I lately stumbled unto a strange behaviour of my calculator (a TI-Nspire™ CX II-T CAS): $$ \begin{split} 0^{-2} = 0^{-4} &= \infty & \forall \text{ even numbers}\\ 0^{-1}, 0^{-3} &= \text{undefined} \quad& \forall \text{ odd numbers}\quad&{\scriptsize\text{(note that undefined $\ne$ undefined)}} \end{split} $$ To me, either both should result in $\infty$ ($\tilde\infty$ to be precice) or both should be $\text{undefined}$, since both involve division by zero.
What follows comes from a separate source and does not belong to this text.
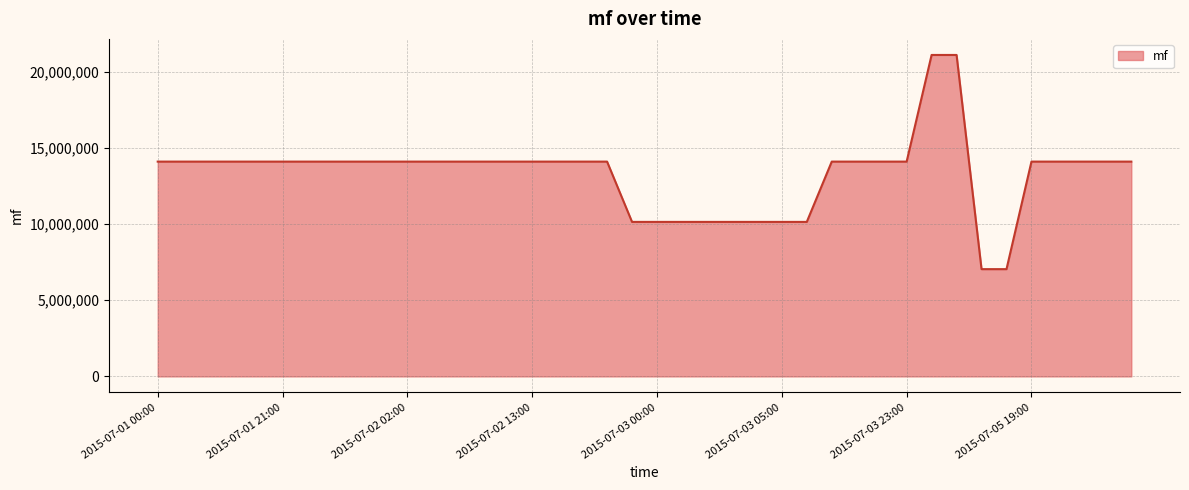

What is the greatest value displayed?

21096076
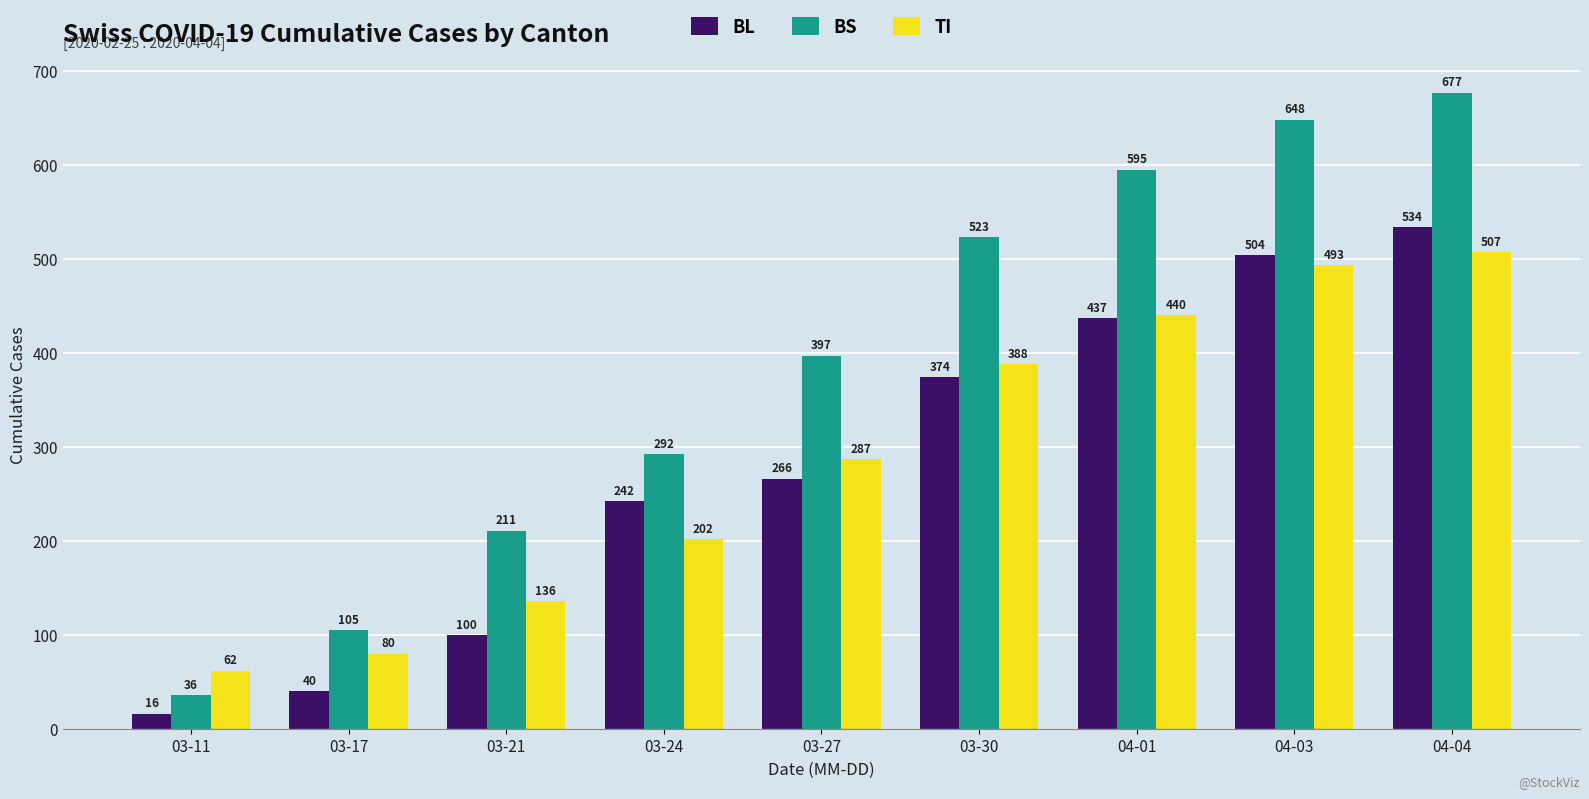

What is the value of the BS bar at the 6th from the left?

523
Somehow I cannot wrap my head around this, nor find anything about it online.
I've consultated threads like Why does zero raised to the power of negative one equal infinity?, Zero to the negative power. and some more, but they all talk about zero by the power of $-1$, nothing else.
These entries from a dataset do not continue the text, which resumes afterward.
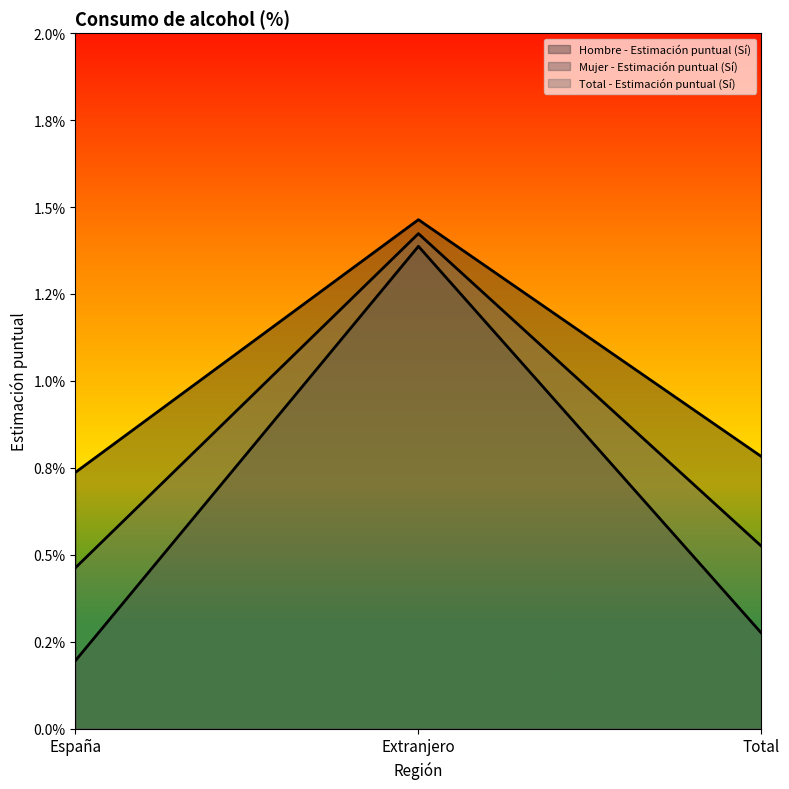

Rank the series at España from highest to lowest value.

Hombre - Estimación puntual (Sí), Total - Estimación puntual (Sí), Mujer - Estimación puntual (Sí)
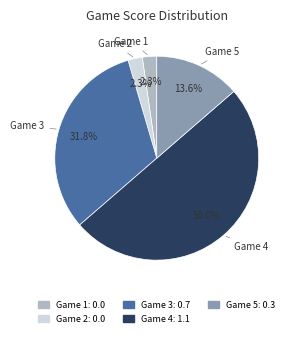

Which slice is the smallest?

1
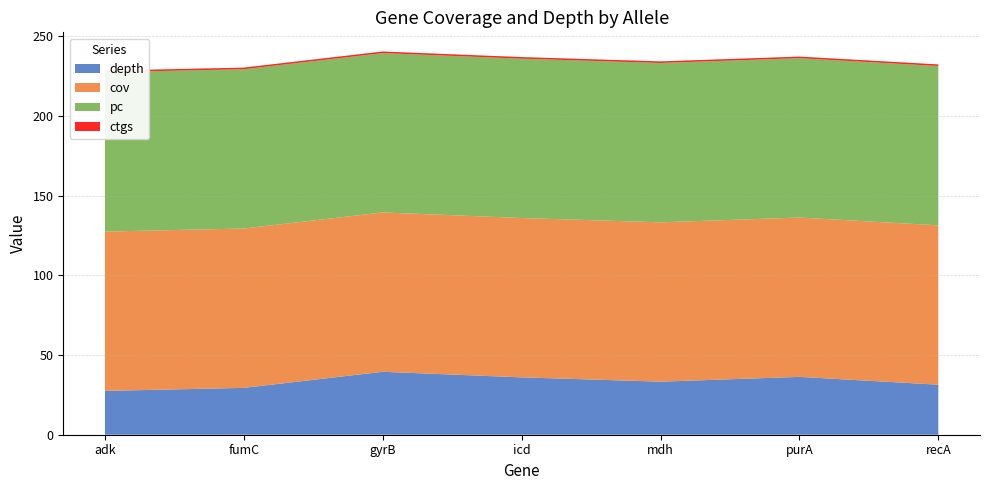

Reading left to right, list all the values displayed in this chart.

depth: 27.5	29.4	39.5	36.0	33.3	36.3	31.4
cov: 100.0	100.0	100.0	100.0	100.0	100.0	100.0
pc: 100.0	100.0	100.0	100.0	100.0	100.0	100.0
ctgs: 1.0	1.0	1.0	1.0	1.0	1.0	1.0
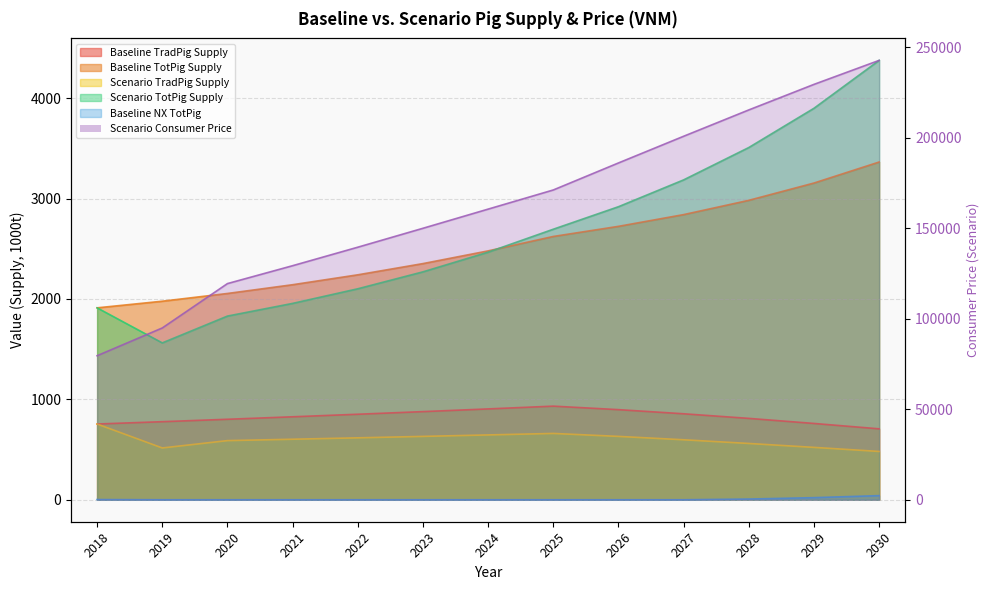

Rank the series by their maximum value, from lowest to highest.

Baseline NX TotPig, Scenario TradPig Supply, Baseline TradPig Supply, Baseline TotPig Supply, Scenario TotPig Supply, Scenario Consumer Price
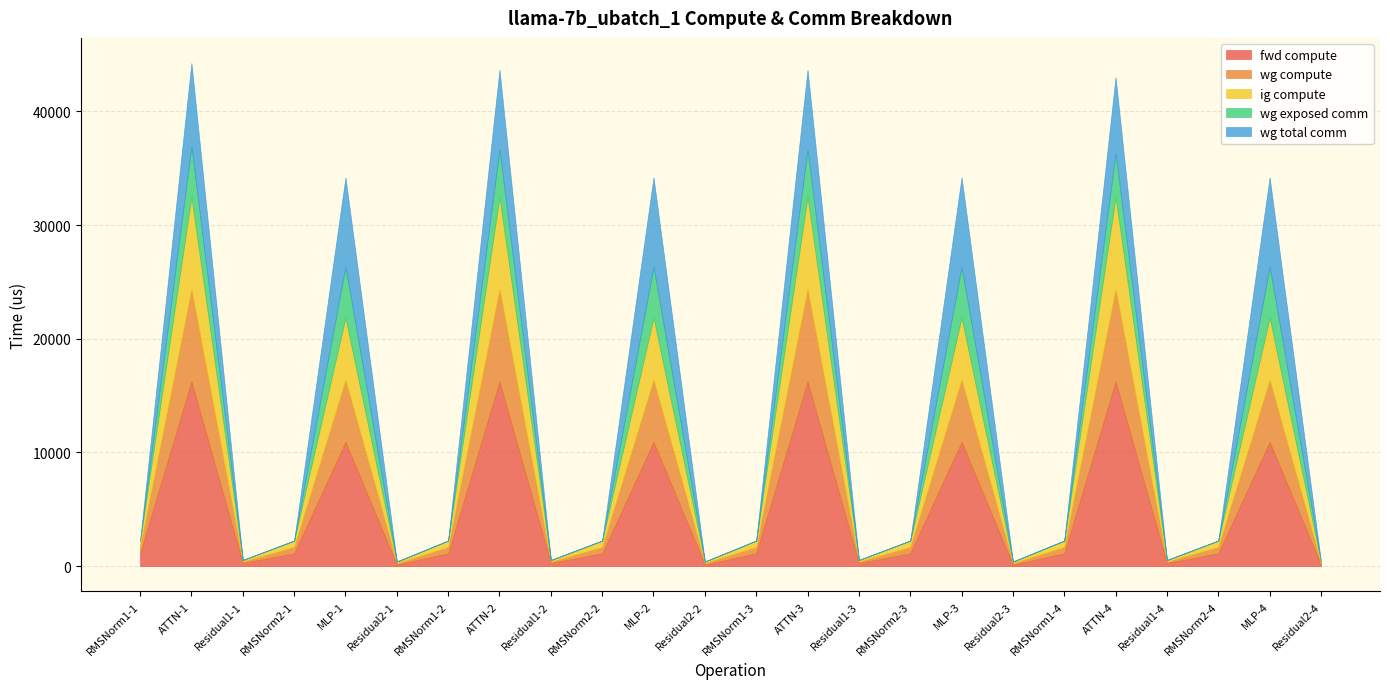

True or false: fwd compute has a value of 270.6 at Residual1-4.

True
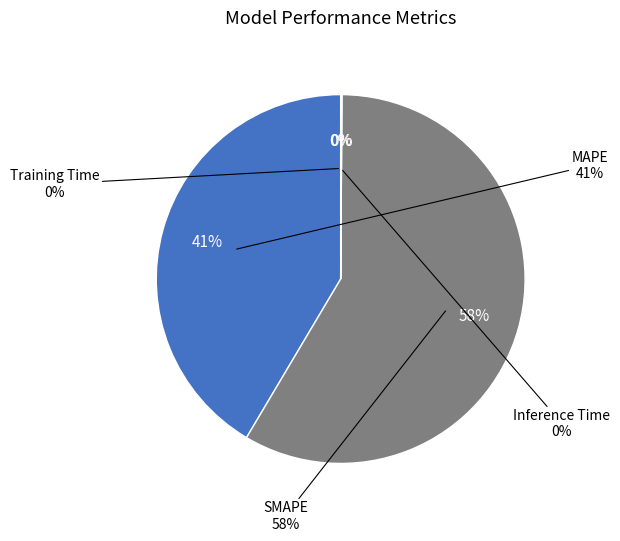

Rank the categories by value from lowest to highest.

Training Time, Inference Time, MAPE, SMAPE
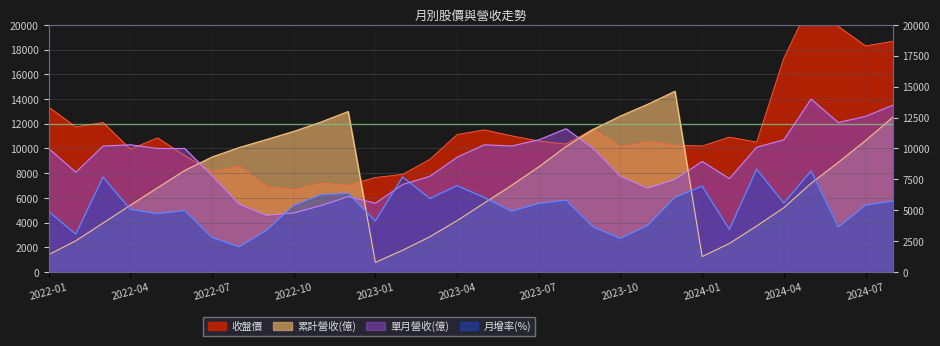

At which category does the chart reach its peak across all series?

2024-05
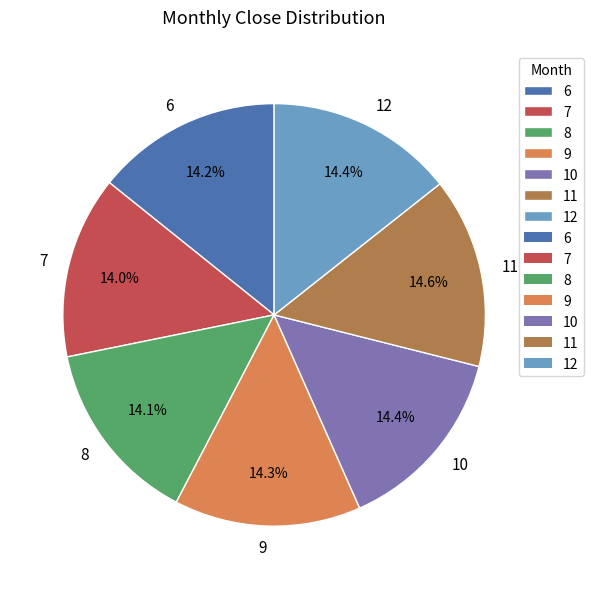

What percentage is the 12 slice, to the nearest percent?

14%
Furthermore, I tried it on some online calculators like WolframAlpha, which directly gives me complex infinity ($\tilde \infty$), others said both would be $\text{undefined}$.
Does anyone know how this can be explained?
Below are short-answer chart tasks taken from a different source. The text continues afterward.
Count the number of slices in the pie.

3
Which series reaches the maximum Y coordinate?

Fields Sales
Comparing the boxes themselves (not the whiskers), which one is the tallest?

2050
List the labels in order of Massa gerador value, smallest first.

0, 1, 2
Usually such expressions are defined as limits, so for example $$0^{-n} := \lim_{x\to 0} x^{-n}.$$
You'll see that if $n$ is odd, the value of the limit depends on which side zero is approached from ($n$ odd): $$\lim_{x\to 0^-} x^{-n} = -\infty,\quad\lim_{x\to 0^+} x^{-n} = +\infty,$$ so the limit is not defined. However, for $n$ even, both one-sided limits agree, and the limit $\lim_{x\to 0} x^{-n}$ exists and is $+\infty$.
While it seems like a bug at first glance, this might be the reason why the calculator produces the observed results - they would be consistent with the above reasoning.